From Thing-Making to Thing-Thinking
The word "reification" comes from Latin "res" (thing) and "facere" (to make)—literally "thing-making." What's deliciously ironic is that we use this abstract noun to criticize the process of turning abstractions into things, making reification itself a kind of conceptual ouroboros. The term entered philosophical vocabulary through Marxist theory in the early 20th century, but the act of naming this process potentially reifies it, creating a "thing" out of a pattern of thought.
Lukács and the Commodity Fetish
Hungarian philosopher György Lukács revolutionized the concept in his 1923 work "History and Class Consciousness," extending Marx's commodity fetishism into a comprehensive theory of modern consciousness. He argued that capitalism doesn't just reify goods—it reifies human relations, time, and even our own abilities, transforming them into measurable, tradeable "things." When you see your resume as a product to market or relationships as networks to leverage, you're experiencing exactly what Lukács warned about: the colonization of human experience by thing-logic.
The Hidden Life of Algorithms
Modern AI and algorithmic systems are reification engines on steroids, crystallizing fluid human behaviors into rigid categories and scores. Your "credit score" reifies your financial trustworthiness into a three-digit number; recommendation algorithms reify your tastes into fixed preference profiles.
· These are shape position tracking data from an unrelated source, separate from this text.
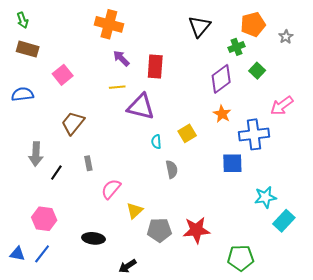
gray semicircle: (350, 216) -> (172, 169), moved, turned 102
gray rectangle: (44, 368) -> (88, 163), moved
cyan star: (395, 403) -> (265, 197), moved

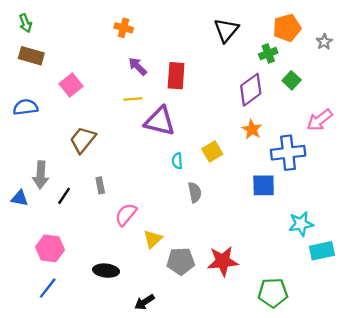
orange cross: (109, 24) -> (124, 28), size x0.6
cyan rectangle: (284, 221) -> (322, 251), turned 35
blue triangle: (17, 254) -> (20, 198), moved

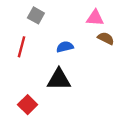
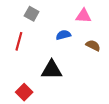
brown semicircle: (106, 38) -> (93, 46), moved
blue semicircle: (65, 47) -> (63, 35), moved

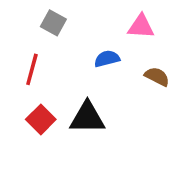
red square: (24, 92) -> (41, 119), moved

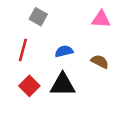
blue semicircle: (107, 59) -> (64, 51), moved
brown semicircle: (157, 77) -> (100, 62), moved

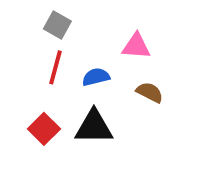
pink triangle: (101, 19) -> (136, 46), moved
red line: (23, 50) -> (55, 67), moved

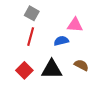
blue semicircle: (96, 77) -> (61, 41), moved
brown semicircle: (150, 92) -> (81, 65), moved

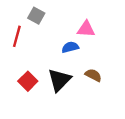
red line: (31, 37) -> (17, 36), moved
black triangle: (52, 69) -> (59, 80), turned -45

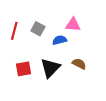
gray square: (36, 16) -> (38, 29), moved
red square: (28, 81) -> (24, 69), turned 35

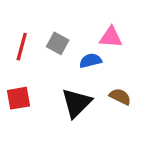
red square: (24, 69) -> (19, 98), moved

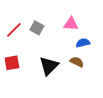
red line: (22, 47) -> (14, 30), turned 30
blue semicircle: (90, 61) -> (83, 43), moved

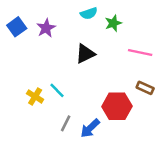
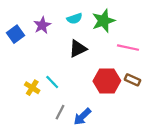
cyan semicircle: (89, 13) -> (74, 19), moved
green star: (113, 23) -> (103, 21), size x1.5
blue square: (17, 27) -> (15, 34), moved
red hexagon: (117, 106) -> (107, 81), moved

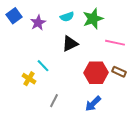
blue square: (15, 34) -> (14, 16), moved
cyan line: (52, 82) -> (43, 66), moved
blue arrow: (82, 117) -> (93, 104), moved

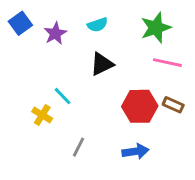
green star: (93, 19) -> (156, 28), moved
blue arrow: (93, 104) -> (135, 151), turned -144

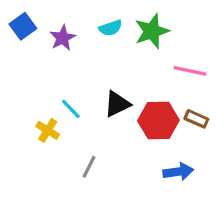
green star: (156, 28) -> (152, 31), moved
black triangle: (102, 64) -> (117, 104), moved
blue arrow: (135, 151) -> (178, 172), moved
What's particularly insidious is that these reified versions then shape reality—you become the score, you start consuming content that matches your profile—creating a feedback loop where the map literally reshapes the territory.
The Strange Case of Mental Illness
When psychiatry names a cluster of behaviors as "depression" or "ADHD," it performs a necessary but dangerous reification: turning patterns into entities. This helps with treatment and reduces stigma, but it also risks making people believe they "have" a discrete thing inside them rather than experiencing a complex interaction of biology, psychology, and circumstance. The philosopher Ian Hacking called this "making up people"—the bizarre phenomenon where creating a category actually brings new kinds of people into being, as individuals reorganize their self-understanding around the newly reified concept.
Corporate Personhood's Philosophical Scandal
Few reifications have reshaped society like treating corporations as legal "persons" with rights and agency. This 19th-century legal fiction reified an organizational structure—something that only exists as coordinated human activity—into an independent entity that can sue, own property, and (in the U.S.) exercise free speech. The philosopher John Searle noted this creates "institutional facts": things that only exist because we collectively agree they do, yet have very real power to shape our lives, constrain our choices, and even outlive generations of actual humans.
Breaking the Spell in Daily Life
Recognizing reification is a practical superpower for reclaiming agency in everyday situations. When your boss says "the market demands longer hours," you can ask: who specifically made that decision? When someone claims "science says" to shut down debate, you can inquire: which scientists, using what methods, with what limitations? The antidote to reification isn't rejecting abstractions—we need them—but maintaining what philosopher Alfred North Whitehead called awareness of their "misplaced concreteness," remembering that every "thing" was once a choice, a process, a relationship between humans that could have been otherwise.